Galbaud, however, enjoyed support from the sailors then anchored near the ship and from other whites in the city. On 20 June 1793, Galbaud managed to escape and attack Le Cap, aiming to capture Sonthonax and Polverel. The commissioners, massively outnumbered, escaped to the outskirts of the city. Galbaud's followers rampaged through the city, and fires burnt much of it to the ground. To recapture the city, Polverel and Sonthonax issued a statement saying that all blacks who would join them and fight against Galbaud would be granted French citizenship. Some of the slaves who were revolting answered their call, as did many freed blacks. Some white troops also remained loyal to Polverel. With the combined efforts of these three groups, Polverel returned to Le Cap, defeated Galbaud, and took control of the city.

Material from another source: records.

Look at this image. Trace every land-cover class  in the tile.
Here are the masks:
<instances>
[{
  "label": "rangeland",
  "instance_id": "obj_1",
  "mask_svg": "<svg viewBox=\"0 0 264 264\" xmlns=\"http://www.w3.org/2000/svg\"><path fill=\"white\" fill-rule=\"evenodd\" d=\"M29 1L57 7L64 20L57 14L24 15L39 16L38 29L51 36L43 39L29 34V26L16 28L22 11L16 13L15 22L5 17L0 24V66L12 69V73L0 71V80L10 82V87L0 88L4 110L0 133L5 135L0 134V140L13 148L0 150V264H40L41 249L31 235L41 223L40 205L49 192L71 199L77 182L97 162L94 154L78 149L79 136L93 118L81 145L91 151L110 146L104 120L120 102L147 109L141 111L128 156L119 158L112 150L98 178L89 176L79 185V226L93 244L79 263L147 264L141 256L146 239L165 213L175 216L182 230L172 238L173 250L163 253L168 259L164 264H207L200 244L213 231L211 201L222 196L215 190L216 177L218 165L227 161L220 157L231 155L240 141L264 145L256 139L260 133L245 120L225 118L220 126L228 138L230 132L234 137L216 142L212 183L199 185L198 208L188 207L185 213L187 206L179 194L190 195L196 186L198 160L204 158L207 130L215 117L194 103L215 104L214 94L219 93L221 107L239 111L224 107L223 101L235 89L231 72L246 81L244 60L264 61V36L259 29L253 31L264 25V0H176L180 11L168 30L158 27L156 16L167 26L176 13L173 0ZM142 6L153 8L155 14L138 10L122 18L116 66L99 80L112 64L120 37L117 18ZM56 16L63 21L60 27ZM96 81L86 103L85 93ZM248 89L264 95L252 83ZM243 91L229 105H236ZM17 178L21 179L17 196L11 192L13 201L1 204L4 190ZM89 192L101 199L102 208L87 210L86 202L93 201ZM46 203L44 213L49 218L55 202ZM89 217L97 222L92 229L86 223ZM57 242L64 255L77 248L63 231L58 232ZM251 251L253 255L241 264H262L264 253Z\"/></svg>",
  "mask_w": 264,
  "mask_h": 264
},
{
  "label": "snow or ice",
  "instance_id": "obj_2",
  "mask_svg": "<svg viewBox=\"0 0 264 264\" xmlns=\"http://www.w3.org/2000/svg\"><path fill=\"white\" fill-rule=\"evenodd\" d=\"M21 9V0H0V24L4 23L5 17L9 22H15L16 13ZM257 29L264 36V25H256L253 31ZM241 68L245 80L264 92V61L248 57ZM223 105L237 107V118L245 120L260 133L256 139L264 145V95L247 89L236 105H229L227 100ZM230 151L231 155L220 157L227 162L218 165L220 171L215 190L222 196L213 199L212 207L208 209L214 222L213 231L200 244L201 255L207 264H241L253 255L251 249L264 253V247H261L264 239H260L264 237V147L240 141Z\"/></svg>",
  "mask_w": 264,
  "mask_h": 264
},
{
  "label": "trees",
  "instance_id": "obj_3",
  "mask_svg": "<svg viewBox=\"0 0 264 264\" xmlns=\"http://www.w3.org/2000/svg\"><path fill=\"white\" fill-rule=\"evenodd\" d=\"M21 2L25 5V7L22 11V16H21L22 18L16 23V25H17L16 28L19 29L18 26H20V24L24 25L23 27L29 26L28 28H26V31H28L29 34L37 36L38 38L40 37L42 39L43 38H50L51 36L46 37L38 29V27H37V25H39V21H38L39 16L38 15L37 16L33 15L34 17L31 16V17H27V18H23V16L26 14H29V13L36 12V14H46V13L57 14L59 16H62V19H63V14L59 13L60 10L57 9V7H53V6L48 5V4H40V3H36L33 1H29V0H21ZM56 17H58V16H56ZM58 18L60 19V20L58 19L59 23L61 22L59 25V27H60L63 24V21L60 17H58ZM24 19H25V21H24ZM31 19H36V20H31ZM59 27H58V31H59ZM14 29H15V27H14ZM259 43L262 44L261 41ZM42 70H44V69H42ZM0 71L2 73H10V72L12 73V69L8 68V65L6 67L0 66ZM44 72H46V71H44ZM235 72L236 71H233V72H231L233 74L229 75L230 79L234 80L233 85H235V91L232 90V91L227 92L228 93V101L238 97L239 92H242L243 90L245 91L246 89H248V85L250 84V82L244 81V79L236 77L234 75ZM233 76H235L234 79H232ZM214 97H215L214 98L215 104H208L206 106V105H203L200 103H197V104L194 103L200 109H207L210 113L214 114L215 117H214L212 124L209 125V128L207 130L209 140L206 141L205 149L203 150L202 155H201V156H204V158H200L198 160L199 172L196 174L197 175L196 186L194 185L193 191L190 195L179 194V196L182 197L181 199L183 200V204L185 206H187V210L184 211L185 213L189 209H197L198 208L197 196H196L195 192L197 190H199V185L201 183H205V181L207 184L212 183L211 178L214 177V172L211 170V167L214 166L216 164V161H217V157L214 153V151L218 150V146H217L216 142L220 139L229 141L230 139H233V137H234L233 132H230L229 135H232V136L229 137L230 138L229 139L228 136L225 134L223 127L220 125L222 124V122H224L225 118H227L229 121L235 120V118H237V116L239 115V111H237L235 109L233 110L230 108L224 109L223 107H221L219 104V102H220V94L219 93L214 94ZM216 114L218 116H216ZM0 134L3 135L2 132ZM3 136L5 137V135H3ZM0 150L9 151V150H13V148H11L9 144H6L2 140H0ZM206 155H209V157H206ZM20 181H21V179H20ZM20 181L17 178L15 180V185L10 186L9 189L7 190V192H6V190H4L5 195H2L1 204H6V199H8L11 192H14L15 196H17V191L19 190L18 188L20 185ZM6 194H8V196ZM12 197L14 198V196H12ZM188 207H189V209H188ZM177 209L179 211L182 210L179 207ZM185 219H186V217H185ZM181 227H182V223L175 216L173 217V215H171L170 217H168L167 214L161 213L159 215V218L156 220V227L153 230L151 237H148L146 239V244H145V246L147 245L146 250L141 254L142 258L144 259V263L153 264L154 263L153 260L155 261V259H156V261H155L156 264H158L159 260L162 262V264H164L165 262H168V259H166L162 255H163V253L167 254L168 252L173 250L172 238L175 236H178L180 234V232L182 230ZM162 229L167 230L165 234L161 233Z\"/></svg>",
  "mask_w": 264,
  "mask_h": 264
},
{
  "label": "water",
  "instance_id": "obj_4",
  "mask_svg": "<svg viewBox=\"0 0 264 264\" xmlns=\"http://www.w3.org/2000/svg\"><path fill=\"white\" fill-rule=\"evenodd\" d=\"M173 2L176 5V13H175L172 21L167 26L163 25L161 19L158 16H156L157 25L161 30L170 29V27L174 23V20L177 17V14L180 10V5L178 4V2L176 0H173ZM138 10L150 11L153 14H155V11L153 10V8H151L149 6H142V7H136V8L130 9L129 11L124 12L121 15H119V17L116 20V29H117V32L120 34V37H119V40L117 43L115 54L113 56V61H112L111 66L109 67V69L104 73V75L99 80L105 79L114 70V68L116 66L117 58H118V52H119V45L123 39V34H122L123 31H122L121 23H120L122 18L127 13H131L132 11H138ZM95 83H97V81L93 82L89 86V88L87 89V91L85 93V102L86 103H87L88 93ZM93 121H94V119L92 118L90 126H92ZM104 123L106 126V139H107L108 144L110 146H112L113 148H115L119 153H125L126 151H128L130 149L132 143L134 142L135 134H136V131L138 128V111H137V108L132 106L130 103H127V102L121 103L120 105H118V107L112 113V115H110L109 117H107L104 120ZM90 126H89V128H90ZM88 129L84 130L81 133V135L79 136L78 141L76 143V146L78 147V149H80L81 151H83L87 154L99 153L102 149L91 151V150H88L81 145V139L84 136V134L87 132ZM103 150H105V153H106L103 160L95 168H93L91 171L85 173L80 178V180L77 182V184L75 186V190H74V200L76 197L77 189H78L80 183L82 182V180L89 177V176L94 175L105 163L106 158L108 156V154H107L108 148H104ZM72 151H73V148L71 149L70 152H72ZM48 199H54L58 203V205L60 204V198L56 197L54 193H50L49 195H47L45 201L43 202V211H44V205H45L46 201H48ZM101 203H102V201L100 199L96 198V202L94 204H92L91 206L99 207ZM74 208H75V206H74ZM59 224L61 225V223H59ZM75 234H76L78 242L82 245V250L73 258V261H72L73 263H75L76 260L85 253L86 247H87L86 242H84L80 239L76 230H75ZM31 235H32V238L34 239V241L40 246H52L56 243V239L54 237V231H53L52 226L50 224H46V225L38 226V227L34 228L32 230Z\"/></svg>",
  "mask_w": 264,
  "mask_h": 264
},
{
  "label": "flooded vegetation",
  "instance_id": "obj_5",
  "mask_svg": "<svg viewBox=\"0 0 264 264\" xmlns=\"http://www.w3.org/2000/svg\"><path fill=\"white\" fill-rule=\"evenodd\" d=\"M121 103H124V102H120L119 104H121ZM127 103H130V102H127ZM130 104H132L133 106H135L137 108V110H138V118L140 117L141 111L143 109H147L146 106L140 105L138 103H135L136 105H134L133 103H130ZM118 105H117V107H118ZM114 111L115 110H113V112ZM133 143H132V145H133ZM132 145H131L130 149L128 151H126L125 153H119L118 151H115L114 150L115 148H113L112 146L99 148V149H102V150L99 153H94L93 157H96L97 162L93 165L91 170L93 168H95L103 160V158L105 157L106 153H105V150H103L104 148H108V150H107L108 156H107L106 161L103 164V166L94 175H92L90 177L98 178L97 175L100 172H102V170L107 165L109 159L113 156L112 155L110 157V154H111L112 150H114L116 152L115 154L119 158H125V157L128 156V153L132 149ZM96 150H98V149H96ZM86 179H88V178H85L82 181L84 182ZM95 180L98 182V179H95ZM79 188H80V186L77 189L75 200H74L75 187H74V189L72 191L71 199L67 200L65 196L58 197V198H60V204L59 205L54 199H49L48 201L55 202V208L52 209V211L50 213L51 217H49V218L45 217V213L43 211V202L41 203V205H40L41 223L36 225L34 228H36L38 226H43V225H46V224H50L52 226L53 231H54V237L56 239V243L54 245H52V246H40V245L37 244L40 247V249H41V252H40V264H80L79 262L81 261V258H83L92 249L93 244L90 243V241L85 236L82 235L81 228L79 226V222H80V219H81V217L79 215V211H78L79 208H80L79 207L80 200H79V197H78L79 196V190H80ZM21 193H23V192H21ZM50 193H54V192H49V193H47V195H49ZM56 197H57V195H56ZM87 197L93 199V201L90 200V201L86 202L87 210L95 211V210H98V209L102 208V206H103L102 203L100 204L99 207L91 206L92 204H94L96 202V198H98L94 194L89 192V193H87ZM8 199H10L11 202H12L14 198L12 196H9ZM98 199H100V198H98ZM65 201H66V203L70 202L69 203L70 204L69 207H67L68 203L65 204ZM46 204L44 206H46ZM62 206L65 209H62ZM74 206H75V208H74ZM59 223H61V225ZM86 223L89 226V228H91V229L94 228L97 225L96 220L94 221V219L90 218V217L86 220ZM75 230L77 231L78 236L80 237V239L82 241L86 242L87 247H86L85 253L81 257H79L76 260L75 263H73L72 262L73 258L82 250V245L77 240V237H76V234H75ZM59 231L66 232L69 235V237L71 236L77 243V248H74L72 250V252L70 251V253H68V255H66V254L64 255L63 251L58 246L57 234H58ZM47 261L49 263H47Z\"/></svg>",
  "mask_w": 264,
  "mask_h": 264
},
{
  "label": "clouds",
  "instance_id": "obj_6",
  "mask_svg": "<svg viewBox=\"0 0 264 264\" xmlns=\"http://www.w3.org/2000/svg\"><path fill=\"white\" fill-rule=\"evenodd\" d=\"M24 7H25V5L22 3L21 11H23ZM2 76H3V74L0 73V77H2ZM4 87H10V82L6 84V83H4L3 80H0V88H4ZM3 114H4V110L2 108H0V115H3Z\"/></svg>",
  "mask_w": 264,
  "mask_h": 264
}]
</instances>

By this time, France and her empire was in a state of war with Spain and Britain thanks to the French Revolutionary Wars. Counter-revolutionary French planters had already signed an alliance with the British government to counter Republican control over Saint-Domingue. Both nations wished to assume control over the prosperous colony, in particular Spain, which maintained control over Captaincy General of Santo Domingo; the colony which occupied the eastern half of the island. Aware of the numerous threats to Republican control in the colony, Polverel quickly realized he needed to gather even more support to preserve French rule in Saint-Domingue. In August 1793, Polverel and Sonthonax issued general emancipation for all Blacks born in France's colonies, including for their families. Polverel followed that proclamation with another in October, which stated that all blacks were to be French citizens and enjoy full and complete equality. Following emancipation, though, Polverel hoped to provide one more incentive for the blacks to fight for the French Republic. He therefore decreed that blacks were to be given exclusive rights over land in a year's time. He also passed other laws on post-slave labor, including a requirement that freed slaves continue to work on their plantations for one year following the decree. This measures eventually won over the Black population of Saint-Domingue to the Republican cause, where Polverel wasted no time in drafting them into the pro-Republican forces active on the island. The new recruits assisted Polverel and other Republican commanders in keeping the colony French for almost a decade.